Attempting to finetune in 4-bit a llamafied InternLM2 20B, again with 4096 tokens sequences, now takes about 21500 MB instead of OOMing as with newer axolotl commits.

gardner commented 10 months ago

Sounds like a reproducible regression. Maybe log it in a new issue with steps to reproduce so someone can try to narrow down what happened.

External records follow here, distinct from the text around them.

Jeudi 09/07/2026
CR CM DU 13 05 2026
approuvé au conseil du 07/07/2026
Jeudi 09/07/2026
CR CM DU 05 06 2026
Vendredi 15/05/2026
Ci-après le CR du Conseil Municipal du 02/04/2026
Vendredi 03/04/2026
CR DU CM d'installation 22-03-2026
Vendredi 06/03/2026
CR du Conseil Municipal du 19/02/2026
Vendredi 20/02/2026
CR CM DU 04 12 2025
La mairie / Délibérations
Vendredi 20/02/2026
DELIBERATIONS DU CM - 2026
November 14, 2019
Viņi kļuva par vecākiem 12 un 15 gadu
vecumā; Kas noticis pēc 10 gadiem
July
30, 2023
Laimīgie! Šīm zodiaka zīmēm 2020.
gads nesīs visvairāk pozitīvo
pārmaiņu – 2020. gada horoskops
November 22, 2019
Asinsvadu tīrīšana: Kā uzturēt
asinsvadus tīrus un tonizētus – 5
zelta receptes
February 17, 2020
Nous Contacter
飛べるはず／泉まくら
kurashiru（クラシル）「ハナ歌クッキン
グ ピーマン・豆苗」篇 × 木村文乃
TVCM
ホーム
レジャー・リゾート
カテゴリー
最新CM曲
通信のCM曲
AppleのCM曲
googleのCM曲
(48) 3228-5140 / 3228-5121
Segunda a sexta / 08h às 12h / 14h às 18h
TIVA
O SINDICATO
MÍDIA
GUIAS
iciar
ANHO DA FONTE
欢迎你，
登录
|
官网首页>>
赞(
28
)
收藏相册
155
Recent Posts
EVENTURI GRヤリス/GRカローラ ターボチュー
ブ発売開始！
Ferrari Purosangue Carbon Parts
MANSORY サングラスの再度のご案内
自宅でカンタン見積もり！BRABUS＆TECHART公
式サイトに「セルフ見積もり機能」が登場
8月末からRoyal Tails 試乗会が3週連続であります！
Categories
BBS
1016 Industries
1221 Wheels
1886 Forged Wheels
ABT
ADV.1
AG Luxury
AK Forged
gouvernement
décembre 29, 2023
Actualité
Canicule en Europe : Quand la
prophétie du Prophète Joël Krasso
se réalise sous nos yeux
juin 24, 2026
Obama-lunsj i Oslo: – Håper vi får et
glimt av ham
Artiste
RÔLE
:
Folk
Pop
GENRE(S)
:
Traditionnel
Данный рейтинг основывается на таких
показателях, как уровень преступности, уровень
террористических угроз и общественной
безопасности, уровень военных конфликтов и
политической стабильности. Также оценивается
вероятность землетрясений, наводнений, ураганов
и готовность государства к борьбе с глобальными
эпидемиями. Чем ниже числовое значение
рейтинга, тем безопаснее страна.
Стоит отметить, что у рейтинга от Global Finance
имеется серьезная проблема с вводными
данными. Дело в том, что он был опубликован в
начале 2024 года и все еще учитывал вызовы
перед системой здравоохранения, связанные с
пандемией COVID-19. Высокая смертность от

BugReporterZ commented 10 months ago

The increased VRAM usage could be possibly related with https://github.com/OpenAccess-AI-Collective/axolotl/issues/1127

Nero10578 commented 10 months ago

Last I checked the setup.py for the pytorch version it asks for 2.1.1, so the install will work with this version of pytorch: pip install torch==2.1.1 torchvision==0.16.1 torchaudio==2.1.1 --index-url https://download.pytorch.org/whl/cu121

In the current setup.py:

 try:
        torch_version = version("torch")
        if torch_version.startswith("2.1.1"):
            _install_requires.pop(_install_requires.index("xformers==0.0.22"))
            _install_requires.append("xformers==0.0.23")

I wrote a guide on reddit and it still works as of the commit today. 59a31fe613c7a39563c0f412b15fc9ac109e3009 https://www.reddit.com/r/LocalLLaMA/comments/18pk6wm/how_to_qlora_fine_tune_using_axolotl_zero_to/?utm_source=share&utm_medium=web2x&context=3

BugReporterZ commented 10 months ago

I tracked down the issue to flash-attn from pip. Version 2.3.2 works; the newer one as per requirements.txt (2.3.3) causes problems. At the moment I'm on torch 2.0.1, though.

Nero10578 commented 10 months ago

I tracked down the issue to flash-attn from pip. Version 2.3.2 works; the newer one as per requirements.txt (2.3.3) causes problems. At the moment I'm on torch 2.0.1, though.

I'm on torch 2.1.1 and flash-attn-2.3.3 and have no issues. They really need to change the torch version from 2.0.1 to 2.1.1 imo.